(Listed entries)

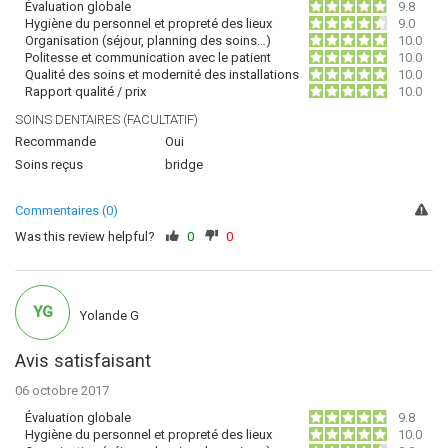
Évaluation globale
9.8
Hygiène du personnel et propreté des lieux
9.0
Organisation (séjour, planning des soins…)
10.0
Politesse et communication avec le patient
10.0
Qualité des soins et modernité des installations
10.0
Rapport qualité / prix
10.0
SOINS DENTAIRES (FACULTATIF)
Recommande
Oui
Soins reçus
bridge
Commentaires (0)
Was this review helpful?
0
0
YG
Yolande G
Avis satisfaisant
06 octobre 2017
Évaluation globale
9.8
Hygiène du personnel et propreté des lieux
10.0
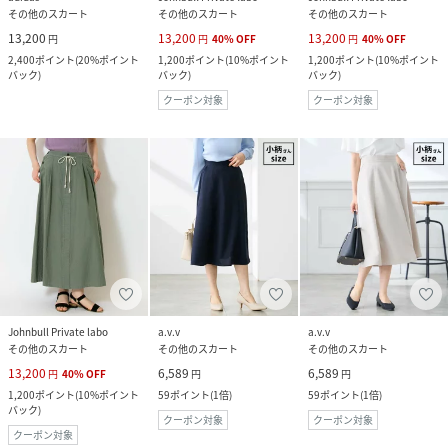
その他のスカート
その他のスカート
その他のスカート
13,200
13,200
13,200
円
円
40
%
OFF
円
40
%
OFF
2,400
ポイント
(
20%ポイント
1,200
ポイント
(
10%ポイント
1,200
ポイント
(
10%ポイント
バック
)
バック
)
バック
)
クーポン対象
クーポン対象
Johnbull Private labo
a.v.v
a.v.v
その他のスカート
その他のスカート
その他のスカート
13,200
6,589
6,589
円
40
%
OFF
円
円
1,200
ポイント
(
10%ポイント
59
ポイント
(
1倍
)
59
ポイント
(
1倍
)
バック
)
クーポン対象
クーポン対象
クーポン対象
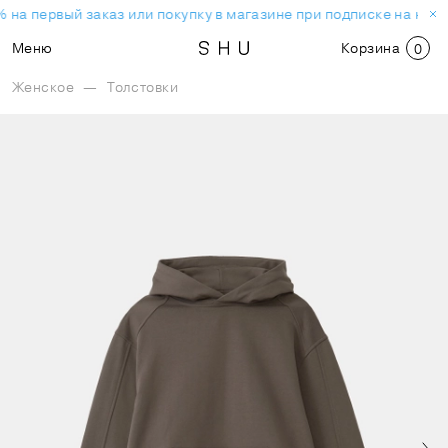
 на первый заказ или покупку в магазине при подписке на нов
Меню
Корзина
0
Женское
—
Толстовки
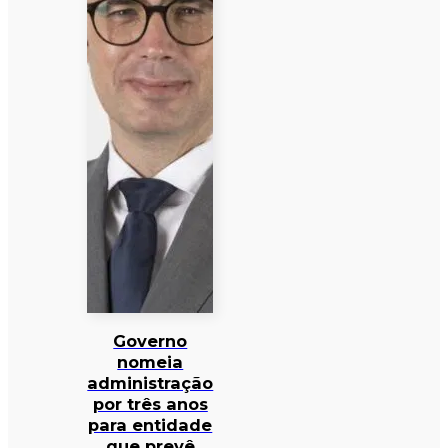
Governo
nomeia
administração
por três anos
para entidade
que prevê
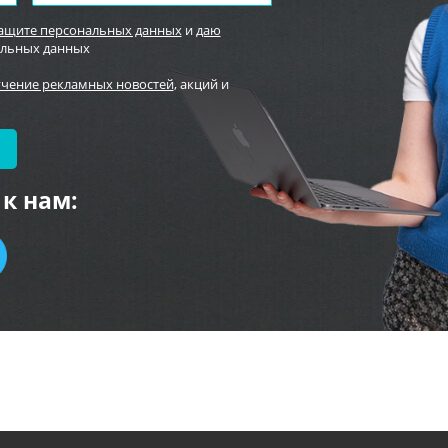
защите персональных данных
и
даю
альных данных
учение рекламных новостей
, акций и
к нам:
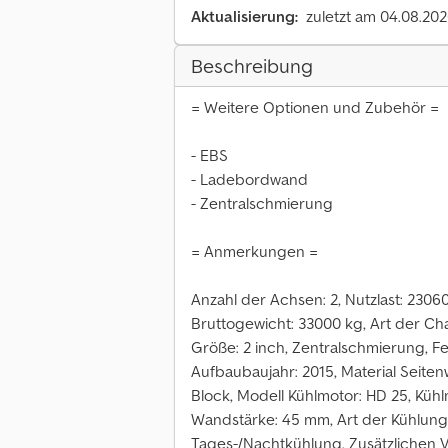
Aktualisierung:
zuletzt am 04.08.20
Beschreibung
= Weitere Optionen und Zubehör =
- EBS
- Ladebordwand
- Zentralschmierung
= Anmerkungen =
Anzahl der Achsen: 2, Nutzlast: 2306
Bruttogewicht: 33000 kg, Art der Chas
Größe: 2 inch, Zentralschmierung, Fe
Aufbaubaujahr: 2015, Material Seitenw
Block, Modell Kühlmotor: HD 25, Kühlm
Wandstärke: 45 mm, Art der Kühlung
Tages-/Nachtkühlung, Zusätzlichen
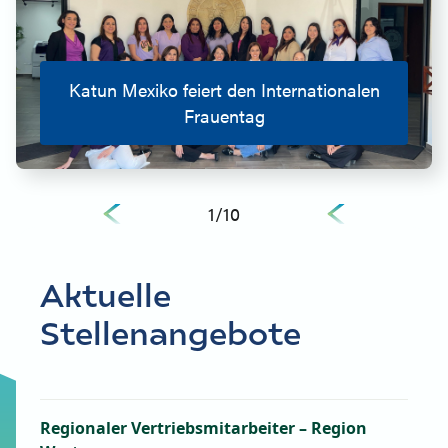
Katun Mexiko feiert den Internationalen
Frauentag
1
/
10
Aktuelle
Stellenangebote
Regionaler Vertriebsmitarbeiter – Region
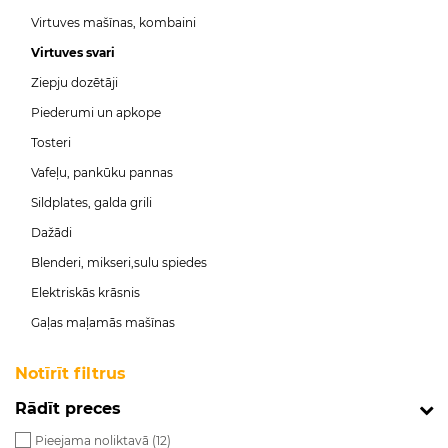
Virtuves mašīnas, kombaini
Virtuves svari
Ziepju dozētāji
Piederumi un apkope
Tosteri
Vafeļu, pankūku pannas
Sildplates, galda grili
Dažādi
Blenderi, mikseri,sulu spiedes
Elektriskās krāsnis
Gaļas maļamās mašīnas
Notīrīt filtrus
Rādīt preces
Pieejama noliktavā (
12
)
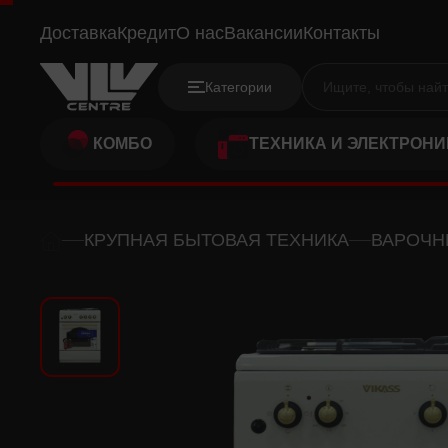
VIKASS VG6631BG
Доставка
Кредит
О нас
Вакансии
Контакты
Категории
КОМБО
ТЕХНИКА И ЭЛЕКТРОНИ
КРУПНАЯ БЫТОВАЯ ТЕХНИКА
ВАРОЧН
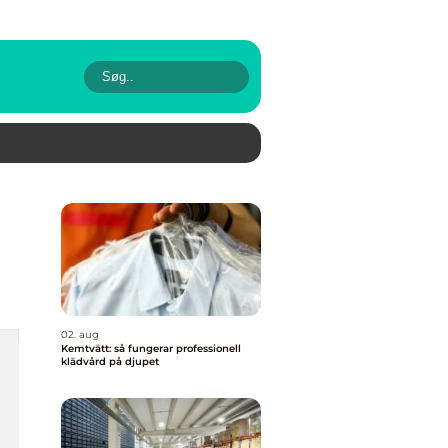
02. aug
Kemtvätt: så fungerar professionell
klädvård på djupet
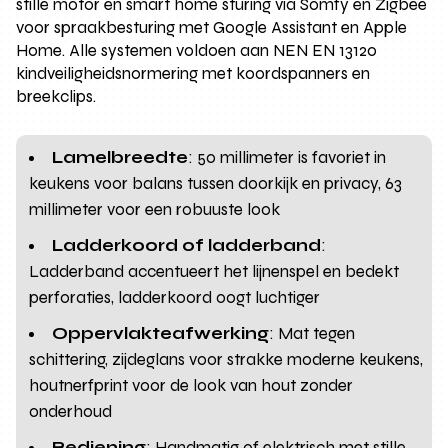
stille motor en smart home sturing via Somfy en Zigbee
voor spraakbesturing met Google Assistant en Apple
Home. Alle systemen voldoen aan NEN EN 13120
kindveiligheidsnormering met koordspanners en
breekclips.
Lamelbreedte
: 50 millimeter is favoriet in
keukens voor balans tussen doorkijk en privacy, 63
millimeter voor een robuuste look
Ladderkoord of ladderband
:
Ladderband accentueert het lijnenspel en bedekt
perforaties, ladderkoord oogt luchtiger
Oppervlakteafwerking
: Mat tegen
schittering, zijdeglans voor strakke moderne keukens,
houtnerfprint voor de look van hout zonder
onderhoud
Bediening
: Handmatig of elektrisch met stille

(End Listed entries)

Try it: Please find every line above that contains the string "mašīnas", and copy each of those lines out in full. Case counts.

Exercise output:
Virtuves mašīnas, kombaini
Gaļas maļamās mašīnas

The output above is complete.